Predicting Decline in Residual Renal Urea Clearance via Random Forest Regression

Session Information

Category: Dialysis

  • 701 Dialysis: Hemodialysis and Frequent Dialysis

Authors

  • Berkowitz, Jacob S., University of Pittsburgh, Pittsburgh, Pennsylvania, United States
  • Akbilgic, Oguz, Loyola University Chicago, Chicago, Illinois, United States
  • Kalantar-Zadeh, Kamyar, University of California Irvine, Irvine, California, United States
  • Streja, Elani, University of California Irvine, Irvine, California, United States
Background

For incident hemodialysis patients, the decline of residual kidney function (KRU) over the first year of dialysis therapy is associated with adverse outcomes such as higher death risk.
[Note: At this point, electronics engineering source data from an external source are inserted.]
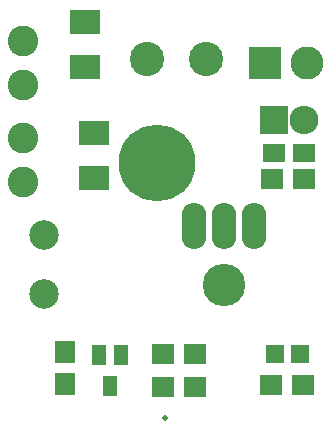
<source format=gts>
G04 #@! TF.FileFunction,Soldermask,Top*
%FSLAX46Y46*%
G04 Gerber Fmt 4.6, Leading zero omitted, Abs format (unit mm)*
G04 Created by KiCad (PCBNEW 4.0.2-stable) date 22.05.2016 21:35:43*
%MOMM*%
G01*
G04 APERTURE LIST*
%ADD10C,0.100000*%
%ADD11C,2.600000*%
%ADD12C,2.900000*%
%ADD13C,2.502000*%
%ADD14C,0.502000*%
%ADD15R,1.900000X1.650000*%
%ADD16R,1.598880X1.598880*%
%ADD17R,2.599640X2.000200*%
%ADD18C,2.800000*%
%ADD19R,2.800000X2.800000*%
%ADD20R,2.432000X2.432000*%
%ADD21O,2.432000X2.432000*%
%ADD22R,1.200100X1.800000*%
%ADD23O,2.099260X3.900120*%
%ADD24C,3.600000*%
%ADD25R,1.900000X1.700000*%
%ADD26R,1.700000X1.900000*%
%ADD27C,6.500000*%
G04 APERTURE END LIST*
D10*
D11*
X171050000Y-69100000D03*
X171050000Y-72800000D03*
X171050000Y-64600000D03*
X171050000Y-60900000D03*
D12*
X186500000Y-62400000D03*
X181500000Y-62400000D03*
D13*
X172800000Y-77350000D03*
X172800000Y-82350000D03*
D14*
X183056000Y-92800000D03*
D15*
X194800000Y-70350000D03*
X192300000Y-70350000D03*
D16*
X194449020Y-87400000D03*
X192350980Y-87400000D03*
D17*
X176300000Y-59300080D03*
X176300000Y-63099920D03*
X177050000Y-72499920D03*
X177050000Y-68700080D03*
D18*
X195050000Y-62800000D03*
D19*
X191550000Y-62800000D03*
D20*
X192300000Y-67600000D03*
D21*
X194840000Y-67600000D03*
D22*
X179350000Y-87500000D03*
X177450000Y-87500000D03*
X178400000Y-90100000D03*
D23*
X188050000Y-76600000D03*
X190590000Y-76600000D03*
X185510000Y-76600000D03*
D24*
X188050000Y-81600000D03*
D25*
X194800000Y-72600000D03*
X192100000Y-72600000D03*
D26*
X174600000Y-89950000D03*
X174600000Y-87250000D03*
D25*
X182850000Y-90200000D03*
X185550000Y-90200000D03*
X182850000Y-87400000D03*
X185550000Y-87400000D03*
X194750000Y-90000000D03*
X192050000Y-90000000D03*
D27*
X182400000Y-71200000D03*
M02*

</source>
While several studies have identified biomarkers associated with higher risk of steeper KRU decline, we sought to employ more novel prediction utilizing a random forest regressor to identify important predictors of KRU after one year on hemodialysis.

Methods

We retrospectively reviewed a cohort of 5,141 patients who initiated in-center hemodialysis from 2007 to 2011 and had available KRU data at both baseline and during the 90 days after the one-year mark. 80% of the cohort was selected for the training dataset, with the remaining 20% used to test the model. Cross validation was utilized to optimize the number of trees and the mtry parameter. For feature selection, we used the 20 most important features from a random forest using all available predictors.

Results

In our cohort, mean age was 61 ± 14 years, with 66% men, 25% Black, 70% diabetes, and mean baseline albumin was 3.62 ± 0.42 g/dL. Median baseline KRU was 4.24 (6.39 – 2.69). Median KRU after one year was 1.74 (3.14-0.76). The random forest model yielded an overall mean squared error of 2.13 with noticeably stronger performance on the lower end of final KRU values. Using the median response as a classification threshold, the model achieved an AUC of 0.74. A variable importance analysis revealed that the model’s five most important predictors consist of baseline KRU, albumin, weight post treatment session, blood urea nitrogen level, and body mass index.

Conclusion

We showed that a random forest regressor can predict KRU values for hemodialysis patients after one year of treatment with moderately high accuracy. Utilizing our predictive models could aid patients and clinicians in determining the best course of treatment, which should be validated in future studies.